BBC Films Documentary Series in Music Department

As part of the documentary series, Sound of Song, which will explore the history and development of popular music recording, the BBC has been filming in the Music Department at City University London. Sequences demonstrating historical recording practices, contemporary digital processes, and demonstrations on the Steinway grand piano of  works by Irving Berlin, Phil Spector, Louis Armstrong, Frank Sinatra and Lieber and Stoller were filmed in the Department’s Performance Space and Recording Studio.

Dr Miguel Mera, Deputy Head of Music, commented: “We have always had strong external links with the music industries, but it is especially pleasing to be working on this project with the BBC, not least because the writer and presenter, Neil Brand, has performed in our concert series and has given guest lectures to our students. Also, this documentary ​focuses on the close interaction between music and technology which has been a core concern of the Music Department at City since its inception.”

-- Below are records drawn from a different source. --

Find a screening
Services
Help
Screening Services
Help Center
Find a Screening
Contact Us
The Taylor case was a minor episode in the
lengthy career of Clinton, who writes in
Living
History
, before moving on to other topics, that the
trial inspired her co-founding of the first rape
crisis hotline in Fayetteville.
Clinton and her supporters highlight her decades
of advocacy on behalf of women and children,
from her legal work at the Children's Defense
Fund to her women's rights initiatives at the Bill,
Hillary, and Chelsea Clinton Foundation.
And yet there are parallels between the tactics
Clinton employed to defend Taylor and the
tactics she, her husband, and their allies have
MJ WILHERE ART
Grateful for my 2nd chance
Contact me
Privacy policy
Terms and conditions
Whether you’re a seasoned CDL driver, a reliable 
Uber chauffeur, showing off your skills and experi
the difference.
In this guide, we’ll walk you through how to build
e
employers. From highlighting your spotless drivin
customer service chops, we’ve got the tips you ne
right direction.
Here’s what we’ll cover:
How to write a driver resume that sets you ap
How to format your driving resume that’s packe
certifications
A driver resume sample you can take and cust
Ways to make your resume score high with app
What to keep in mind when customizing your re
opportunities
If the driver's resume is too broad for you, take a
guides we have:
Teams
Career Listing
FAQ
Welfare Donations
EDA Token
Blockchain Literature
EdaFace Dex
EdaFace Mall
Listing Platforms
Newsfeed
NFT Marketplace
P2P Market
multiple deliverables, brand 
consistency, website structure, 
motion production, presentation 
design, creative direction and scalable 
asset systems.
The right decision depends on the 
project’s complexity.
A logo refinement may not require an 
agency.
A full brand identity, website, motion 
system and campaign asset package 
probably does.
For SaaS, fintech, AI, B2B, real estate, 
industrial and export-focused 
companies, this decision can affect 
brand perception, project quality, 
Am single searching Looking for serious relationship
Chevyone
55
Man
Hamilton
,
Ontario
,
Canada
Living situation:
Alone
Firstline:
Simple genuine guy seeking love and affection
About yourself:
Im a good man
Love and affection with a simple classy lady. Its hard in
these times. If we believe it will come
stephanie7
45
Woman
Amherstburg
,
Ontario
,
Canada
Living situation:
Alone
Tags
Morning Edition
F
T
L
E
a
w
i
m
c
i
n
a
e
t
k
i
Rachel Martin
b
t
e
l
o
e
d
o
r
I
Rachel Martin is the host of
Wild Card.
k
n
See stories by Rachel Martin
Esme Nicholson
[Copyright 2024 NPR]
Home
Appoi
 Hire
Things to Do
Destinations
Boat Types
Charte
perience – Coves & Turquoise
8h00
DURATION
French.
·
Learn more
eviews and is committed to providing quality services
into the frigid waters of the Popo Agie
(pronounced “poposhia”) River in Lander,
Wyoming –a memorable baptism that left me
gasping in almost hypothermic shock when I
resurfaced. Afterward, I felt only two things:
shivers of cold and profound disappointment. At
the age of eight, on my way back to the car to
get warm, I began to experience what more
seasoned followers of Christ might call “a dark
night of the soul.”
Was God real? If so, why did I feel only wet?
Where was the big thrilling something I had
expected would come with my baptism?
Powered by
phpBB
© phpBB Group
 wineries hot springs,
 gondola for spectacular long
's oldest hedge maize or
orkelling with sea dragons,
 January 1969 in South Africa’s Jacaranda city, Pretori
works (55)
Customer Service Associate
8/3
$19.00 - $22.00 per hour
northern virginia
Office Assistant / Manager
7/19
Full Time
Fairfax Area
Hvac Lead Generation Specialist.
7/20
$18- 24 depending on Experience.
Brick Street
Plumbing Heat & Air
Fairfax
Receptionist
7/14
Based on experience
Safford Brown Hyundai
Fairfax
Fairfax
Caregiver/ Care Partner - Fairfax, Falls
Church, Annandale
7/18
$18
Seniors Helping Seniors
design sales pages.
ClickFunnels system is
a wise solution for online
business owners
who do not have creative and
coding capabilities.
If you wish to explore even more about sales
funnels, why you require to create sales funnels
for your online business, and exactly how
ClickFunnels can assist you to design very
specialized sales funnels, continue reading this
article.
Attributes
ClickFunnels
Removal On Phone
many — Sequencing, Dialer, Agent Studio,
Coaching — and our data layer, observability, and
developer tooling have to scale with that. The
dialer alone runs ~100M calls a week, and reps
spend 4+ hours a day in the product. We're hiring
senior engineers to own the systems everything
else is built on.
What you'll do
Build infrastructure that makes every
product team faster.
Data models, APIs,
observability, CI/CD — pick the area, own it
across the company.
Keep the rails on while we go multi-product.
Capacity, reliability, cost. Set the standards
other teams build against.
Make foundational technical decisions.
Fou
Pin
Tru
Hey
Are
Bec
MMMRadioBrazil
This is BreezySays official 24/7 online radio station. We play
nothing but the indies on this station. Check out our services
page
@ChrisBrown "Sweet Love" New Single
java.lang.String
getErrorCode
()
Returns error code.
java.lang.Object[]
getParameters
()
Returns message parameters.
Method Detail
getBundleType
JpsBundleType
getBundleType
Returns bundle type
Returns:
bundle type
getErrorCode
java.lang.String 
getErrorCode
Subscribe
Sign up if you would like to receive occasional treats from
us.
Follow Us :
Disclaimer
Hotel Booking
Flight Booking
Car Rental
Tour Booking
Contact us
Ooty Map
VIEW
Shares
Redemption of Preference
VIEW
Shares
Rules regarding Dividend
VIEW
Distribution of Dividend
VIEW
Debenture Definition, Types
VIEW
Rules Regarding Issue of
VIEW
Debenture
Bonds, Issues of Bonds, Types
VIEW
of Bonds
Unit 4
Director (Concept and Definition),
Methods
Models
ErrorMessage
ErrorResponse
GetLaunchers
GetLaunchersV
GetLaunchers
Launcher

Neil Brand commented: “We’ve had a great time filming here in these wonderful facilities, we have had absolutely everything we needed in one very convenient space, and the result is better than I could have hoped.”

Series Producer Alastair Williams also highlighted how the City Performance Space was ideal for the BBC’s needs: “It gave us an opportunity to re-enact and produce our own musical moments from the history of recorded music.  So we recreated the Edison Tone Test and gathered a band together to record acoustically as they did in 1906 on wax cylinders.  And in the recording studio we made our own version of the song  ‘Believe’ by Cher to illustrate how Pro-Tools and Auto-Tune can change the Sound of Song.  These were fascinating and productive days exploring a century of recorded sound.”

The three-part series will be broadcast on BBC 4 in January 2015.